Once we get to “True-Life Adventureland,” we learn of even cooler (and less probable) living merchandise: “magnificently plumed birds and fantastic fish from all over the world…which may be purchased and shipped anywhere in the U.S. if you so desire.”
The contrafactual Disneyland of 1953 wrestled with the future just as much as today’s Disney parks do. The prospectus promises “slidewalks,” a scientifically accurate space-simulator, robotic open kitchens and (of course) merchandise. But what merch! This being the golden age of science kits, Walt and Herb promised to send kids home from Disneyland with “scientific toys, chemical sets and model kits.” We were also promised space-helmets. (I want a space helmet!)
Futurism and science fiction have been tough nuts for Disneyland to crack. When the park opened in 1955, there wasn’t much budget to kit out Tomorrowland, so a bunch of corporate sponsors were quickly brought in to host some pretty dubious exhibits: the Kaiser Aluminum Hall of Fame (a giant tin telescope, a tin pig, and exhibits about the role of aluminum in American industry); a Dairy of the Future that featured models of cows with IVs in their hocks gazing at videos of pastures; the Dutch Boy Color Gallery (exploring the future through paint mixing). The crowning glory was a big-top tent housing the special-effects kraken from the film of 20,000 Leagues Under the Sea; it was staffed by a little person who hid inside it all day, making the tentacles wave.
There have been several attempts to remake Tomorrowland, of varying success. At one point, it became a focal point for insouciant Orange County goths, who congregated there every day after school, making good use of their annual passes. These days, Tomorrowland is thoroughly grounded in fiction from recently acquired franchises — not futurism and the “factual world of tomorrow.” There’s a rather good Marvel Comics exhibit in the otherwise lacklustre Innoventions building, and lots of Star Wars-themed stuff to go with the revamped Star Tours ride (which is also rather good). No one seems to mind that a franchise set “a long, long time ago” is a dominant feature in Tomorrowland. Pixar is represented through a Buzz Lightyear ride/shooting gallery (where my wife regularly and thoroughly trounces me).

+-------+

- _Task instructions_:
1 - In the Disneyland passage, what did the little person hidden inside the kraken do all day?
2 - Pick up the Disneyland passage after its final sentence and continue it for one paragraph.

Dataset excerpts
+-------+

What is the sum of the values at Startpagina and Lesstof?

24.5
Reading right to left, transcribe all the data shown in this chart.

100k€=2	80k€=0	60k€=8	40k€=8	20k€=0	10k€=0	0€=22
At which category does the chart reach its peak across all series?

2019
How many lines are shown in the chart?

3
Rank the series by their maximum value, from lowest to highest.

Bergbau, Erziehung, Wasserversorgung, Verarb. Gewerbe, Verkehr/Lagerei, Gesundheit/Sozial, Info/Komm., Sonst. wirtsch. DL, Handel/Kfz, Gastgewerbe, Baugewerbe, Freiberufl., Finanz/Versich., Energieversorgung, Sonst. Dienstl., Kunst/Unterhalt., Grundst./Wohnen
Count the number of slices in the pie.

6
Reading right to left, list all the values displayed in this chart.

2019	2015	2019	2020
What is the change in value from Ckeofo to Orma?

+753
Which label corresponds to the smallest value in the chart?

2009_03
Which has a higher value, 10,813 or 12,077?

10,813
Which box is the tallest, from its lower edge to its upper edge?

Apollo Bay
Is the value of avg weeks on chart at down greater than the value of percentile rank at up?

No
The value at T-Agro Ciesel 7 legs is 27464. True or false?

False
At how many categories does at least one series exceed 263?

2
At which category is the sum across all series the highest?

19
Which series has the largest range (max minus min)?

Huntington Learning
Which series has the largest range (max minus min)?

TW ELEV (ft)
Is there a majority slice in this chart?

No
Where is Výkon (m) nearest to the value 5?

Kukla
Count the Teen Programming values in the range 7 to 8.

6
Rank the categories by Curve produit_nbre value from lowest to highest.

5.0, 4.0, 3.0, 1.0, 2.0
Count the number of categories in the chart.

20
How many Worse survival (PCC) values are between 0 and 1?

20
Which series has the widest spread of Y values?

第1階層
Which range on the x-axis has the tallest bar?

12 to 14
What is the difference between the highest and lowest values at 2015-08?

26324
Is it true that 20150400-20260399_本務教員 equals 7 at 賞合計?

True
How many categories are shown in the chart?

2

+-------+

- _Results of the tasks_:
1 - Made the tentacles wave.

2 -
Finally, the prospectus makes a big deal out of the idea of a miniature walk-through land, “Lilliputian Land,” where “mechanical people nine inches high sing and dance and talk to you.” This is clearly inspired by Walt’s experiences touring Copenhagen’s Tivoli Gardens, and is the lineal ancestor of the Small World boats (created for Unicef’s pavilion at the 1964 NYC World’s Fair) and the Storybookland Boats. More to the point, it shows off how much Disneyland was really an elaborate plan by Walt to let extend the miniature train-set he’d build in his garden as therapy after his mental breakdown. The classic photo of Walt Disney hanging out of a train locomotive, grinning with pure, unfaked joy contain, for me, the real story of Disneyland: a man who struggled with depression and his relationship to the company he founded, restless with corporate culture and anxious to lose himself in play in a world of fantasy.